Googleopoly
As many of you smart asses know, Google took its name from the googol, a hugely huge number (1 followed by 100 zeroes in fact) that was coined by the 9-year old nephew of mathematician geek, Edward Kasner. Little Billy Kasner (or whatever the nephew was called) didn’t make much coin from it, not like Larry and Sergey did from their version.

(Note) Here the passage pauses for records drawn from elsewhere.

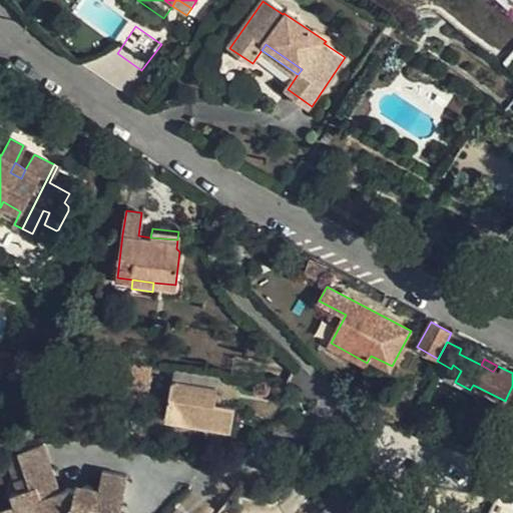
[(174,372),(166,417),(229,428),(232,406),(213,402),(216,379),(174,372)]
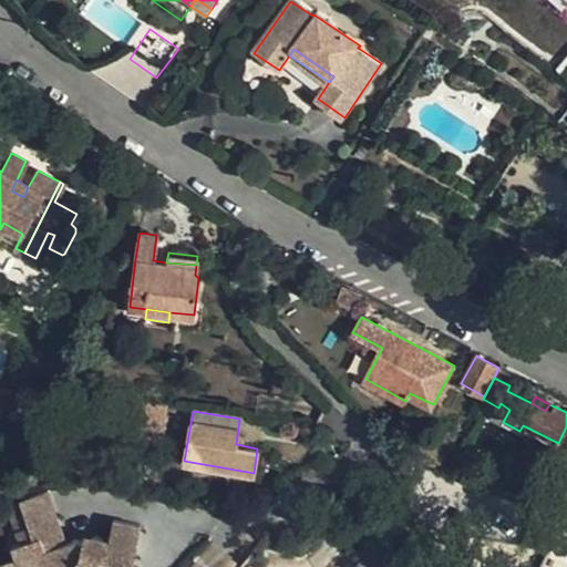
[(47,490),(18,500),(28,526),(14,531),(19,544),(11,546),(16,557),(18,566),(120,566),(122,562),(132,563),(140,525),(112,521),(107,544),(102,544),(102,539),(98,536),(93,535),(89,537),(88,542),(76,538),(72,539),(66,540),(47,490)]
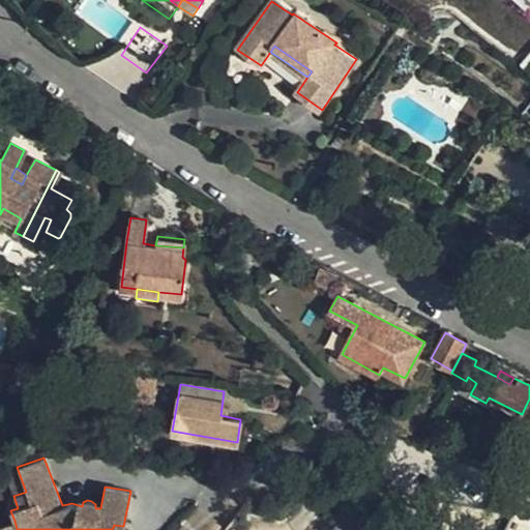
[(4,472),(13,496),(26,492),(17,467),(4,472)]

Yesterday’s announcement that Google is buying online advertising agency DoubleClick for $3.1billion has competitors up in arms that Google is becoming a monolopy when it comes to online advertising. We call it a Googleopoly, but that’s just us (and it probably isn’t original anyway).
Microsoft Corp and others believes Google will now have an unassailable advantage over competitors in the online advertising market. It dominates the search engine advertising market and, with the purchase of DoubleClick, will dominate the online display advertising market too. Boo hoo.
Of course Mighty Mike, the subject of many anti-trust complanits itself, might be just trying to deflect attention from its own alleged monoploistic practices. The reality is that, while Google will find synergies between the two types of online advertising, they are different beasts and so unlikely to provide an unfair advantage over competitors.
Other than the unfairness that innovation brings, that is. What is easy to forget is that Google got big, not because it used unfair tactics to grow, but because it built a better mousetrap. And it doesn’t own the market on mousetraps.